**ASSIGNED TASK**
Your task is to restate exactly the lines from the one holding "right shoulder: (302, 269)" to the end of the entries below, inclusive.

Collected data
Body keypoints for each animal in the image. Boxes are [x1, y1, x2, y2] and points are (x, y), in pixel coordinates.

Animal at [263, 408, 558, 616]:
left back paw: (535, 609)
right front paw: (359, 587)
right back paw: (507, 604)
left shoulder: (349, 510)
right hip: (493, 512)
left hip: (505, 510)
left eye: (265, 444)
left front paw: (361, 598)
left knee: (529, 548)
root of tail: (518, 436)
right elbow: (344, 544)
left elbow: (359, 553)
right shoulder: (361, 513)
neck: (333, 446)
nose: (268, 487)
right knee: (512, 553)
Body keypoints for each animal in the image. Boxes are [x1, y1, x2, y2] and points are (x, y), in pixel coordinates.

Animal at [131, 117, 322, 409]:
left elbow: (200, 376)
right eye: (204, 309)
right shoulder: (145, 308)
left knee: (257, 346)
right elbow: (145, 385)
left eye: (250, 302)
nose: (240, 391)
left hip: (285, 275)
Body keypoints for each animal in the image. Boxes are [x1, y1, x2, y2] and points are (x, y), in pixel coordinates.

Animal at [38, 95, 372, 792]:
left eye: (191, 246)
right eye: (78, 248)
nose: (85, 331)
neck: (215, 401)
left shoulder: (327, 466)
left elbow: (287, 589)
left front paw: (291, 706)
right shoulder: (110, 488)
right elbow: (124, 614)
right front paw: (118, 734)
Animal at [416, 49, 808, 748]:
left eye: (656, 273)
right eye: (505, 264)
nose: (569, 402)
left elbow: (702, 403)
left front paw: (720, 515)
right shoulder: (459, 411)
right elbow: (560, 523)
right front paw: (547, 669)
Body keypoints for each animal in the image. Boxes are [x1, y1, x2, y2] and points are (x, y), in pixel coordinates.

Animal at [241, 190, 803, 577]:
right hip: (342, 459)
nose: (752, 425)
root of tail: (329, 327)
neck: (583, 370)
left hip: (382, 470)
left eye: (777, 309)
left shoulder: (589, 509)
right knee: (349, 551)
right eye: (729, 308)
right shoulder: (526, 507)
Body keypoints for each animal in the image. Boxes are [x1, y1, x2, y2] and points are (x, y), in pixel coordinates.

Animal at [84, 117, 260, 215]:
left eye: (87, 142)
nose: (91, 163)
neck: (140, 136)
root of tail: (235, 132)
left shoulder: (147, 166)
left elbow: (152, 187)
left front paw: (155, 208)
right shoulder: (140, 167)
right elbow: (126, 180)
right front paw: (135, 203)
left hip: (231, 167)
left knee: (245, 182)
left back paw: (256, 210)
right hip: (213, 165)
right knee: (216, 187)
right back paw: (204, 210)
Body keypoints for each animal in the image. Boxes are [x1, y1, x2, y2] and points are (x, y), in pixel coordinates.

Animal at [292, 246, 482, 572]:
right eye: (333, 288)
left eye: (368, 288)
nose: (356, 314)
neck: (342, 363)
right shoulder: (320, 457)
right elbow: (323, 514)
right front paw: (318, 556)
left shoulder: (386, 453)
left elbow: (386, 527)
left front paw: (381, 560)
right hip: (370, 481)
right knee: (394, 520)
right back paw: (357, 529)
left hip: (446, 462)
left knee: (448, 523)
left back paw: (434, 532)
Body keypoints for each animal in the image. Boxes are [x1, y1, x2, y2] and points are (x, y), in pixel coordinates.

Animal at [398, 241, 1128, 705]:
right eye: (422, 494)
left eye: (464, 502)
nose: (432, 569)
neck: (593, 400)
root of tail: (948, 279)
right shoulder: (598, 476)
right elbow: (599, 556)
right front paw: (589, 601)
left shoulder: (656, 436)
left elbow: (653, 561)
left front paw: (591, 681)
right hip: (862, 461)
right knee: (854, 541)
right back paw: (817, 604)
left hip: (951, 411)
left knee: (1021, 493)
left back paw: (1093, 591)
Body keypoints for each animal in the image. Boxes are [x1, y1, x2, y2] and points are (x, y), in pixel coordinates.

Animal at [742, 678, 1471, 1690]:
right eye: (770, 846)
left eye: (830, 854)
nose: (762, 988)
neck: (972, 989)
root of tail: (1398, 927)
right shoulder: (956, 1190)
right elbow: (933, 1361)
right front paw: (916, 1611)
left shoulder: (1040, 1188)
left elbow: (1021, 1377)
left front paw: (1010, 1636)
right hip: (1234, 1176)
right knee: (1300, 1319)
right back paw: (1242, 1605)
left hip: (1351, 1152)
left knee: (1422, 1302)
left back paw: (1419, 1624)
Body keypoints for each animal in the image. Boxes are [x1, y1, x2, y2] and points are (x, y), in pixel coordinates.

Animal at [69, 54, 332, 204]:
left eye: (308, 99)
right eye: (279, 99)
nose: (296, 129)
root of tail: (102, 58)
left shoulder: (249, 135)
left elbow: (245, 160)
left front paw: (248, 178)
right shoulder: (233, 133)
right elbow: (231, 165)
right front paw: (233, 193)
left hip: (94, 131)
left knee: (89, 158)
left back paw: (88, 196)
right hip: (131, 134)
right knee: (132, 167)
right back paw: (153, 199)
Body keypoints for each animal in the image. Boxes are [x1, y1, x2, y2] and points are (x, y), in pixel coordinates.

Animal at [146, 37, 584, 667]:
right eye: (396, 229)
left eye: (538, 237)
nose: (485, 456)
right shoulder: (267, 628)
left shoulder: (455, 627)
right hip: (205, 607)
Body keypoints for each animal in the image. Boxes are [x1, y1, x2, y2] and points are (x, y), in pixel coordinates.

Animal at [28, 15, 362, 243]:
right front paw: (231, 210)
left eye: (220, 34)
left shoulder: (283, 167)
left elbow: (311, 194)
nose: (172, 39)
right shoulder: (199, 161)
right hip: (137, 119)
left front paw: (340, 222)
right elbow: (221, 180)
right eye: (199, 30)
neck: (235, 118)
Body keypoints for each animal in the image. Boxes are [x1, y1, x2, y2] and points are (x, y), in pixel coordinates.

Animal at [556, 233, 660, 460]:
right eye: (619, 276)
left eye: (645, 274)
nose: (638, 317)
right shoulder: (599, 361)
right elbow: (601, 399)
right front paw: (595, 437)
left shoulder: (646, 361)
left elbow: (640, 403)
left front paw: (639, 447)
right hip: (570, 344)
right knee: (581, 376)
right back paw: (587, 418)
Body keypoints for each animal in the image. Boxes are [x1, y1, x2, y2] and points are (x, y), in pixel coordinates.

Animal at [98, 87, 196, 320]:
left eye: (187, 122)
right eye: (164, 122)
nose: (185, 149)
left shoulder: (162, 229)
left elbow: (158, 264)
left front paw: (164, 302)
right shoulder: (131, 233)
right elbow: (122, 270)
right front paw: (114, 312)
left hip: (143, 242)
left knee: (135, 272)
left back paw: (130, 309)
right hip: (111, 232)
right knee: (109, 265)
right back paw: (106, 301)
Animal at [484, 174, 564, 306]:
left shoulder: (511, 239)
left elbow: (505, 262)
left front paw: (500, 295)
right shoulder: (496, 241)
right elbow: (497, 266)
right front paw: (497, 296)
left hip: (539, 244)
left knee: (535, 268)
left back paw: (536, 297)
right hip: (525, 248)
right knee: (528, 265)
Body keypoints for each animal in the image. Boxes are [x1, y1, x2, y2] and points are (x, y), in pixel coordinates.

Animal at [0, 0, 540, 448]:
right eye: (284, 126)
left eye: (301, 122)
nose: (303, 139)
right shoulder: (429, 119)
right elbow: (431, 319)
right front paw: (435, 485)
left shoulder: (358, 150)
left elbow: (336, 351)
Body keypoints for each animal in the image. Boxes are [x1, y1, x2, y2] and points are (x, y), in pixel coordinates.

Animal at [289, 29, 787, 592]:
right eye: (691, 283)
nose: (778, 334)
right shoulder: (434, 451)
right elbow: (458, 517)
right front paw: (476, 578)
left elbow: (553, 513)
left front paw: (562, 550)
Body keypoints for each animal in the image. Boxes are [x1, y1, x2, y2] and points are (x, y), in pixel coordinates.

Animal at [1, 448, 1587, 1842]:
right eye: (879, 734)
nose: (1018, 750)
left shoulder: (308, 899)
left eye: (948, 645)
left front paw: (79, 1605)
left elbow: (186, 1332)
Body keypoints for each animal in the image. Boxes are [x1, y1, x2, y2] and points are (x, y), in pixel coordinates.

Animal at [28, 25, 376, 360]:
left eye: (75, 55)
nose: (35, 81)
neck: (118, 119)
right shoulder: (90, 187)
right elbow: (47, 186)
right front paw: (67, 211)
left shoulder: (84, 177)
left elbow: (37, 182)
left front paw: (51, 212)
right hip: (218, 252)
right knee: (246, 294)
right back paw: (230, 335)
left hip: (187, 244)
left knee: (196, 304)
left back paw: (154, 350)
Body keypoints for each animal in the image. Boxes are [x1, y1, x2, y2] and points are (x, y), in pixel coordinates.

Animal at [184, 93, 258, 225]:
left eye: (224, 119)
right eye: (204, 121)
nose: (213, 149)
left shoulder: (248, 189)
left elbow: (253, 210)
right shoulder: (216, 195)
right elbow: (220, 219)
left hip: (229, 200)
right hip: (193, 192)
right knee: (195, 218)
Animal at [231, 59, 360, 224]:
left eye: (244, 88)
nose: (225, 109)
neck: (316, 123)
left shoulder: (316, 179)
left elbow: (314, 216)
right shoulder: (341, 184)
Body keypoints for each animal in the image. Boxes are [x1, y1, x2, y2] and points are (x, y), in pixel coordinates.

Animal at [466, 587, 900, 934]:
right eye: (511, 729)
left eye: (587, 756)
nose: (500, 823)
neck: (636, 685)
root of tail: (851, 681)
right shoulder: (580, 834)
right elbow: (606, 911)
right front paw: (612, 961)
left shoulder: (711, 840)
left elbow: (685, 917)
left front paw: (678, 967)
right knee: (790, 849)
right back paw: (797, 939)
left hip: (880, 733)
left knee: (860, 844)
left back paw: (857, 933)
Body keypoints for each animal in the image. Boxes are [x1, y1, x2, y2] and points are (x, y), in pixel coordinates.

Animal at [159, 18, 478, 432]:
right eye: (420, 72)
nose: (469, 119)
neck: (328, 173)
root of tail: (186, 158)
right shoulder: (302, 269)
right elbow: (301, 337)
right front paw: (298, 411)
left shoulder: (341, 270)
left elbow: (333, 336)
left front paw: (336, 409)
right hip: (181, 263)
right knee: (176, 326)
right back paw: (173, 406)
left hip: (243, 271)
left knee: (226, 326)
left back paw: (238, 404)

**RESULT FOR THIS TASK**
right shoulder: (302, 269)
right elbow: (301, 337)
right front paw: (298, 411)
left shoulder: (341, 270)
left elbow: (333, 336)
left front paw: (336, 409)
right hip: (181, 263)
right knee: (176, 326)
right back paw: (173, 406)
left hip: (243, 271)
left knee: (226, 326)
left back paw: (238, 404)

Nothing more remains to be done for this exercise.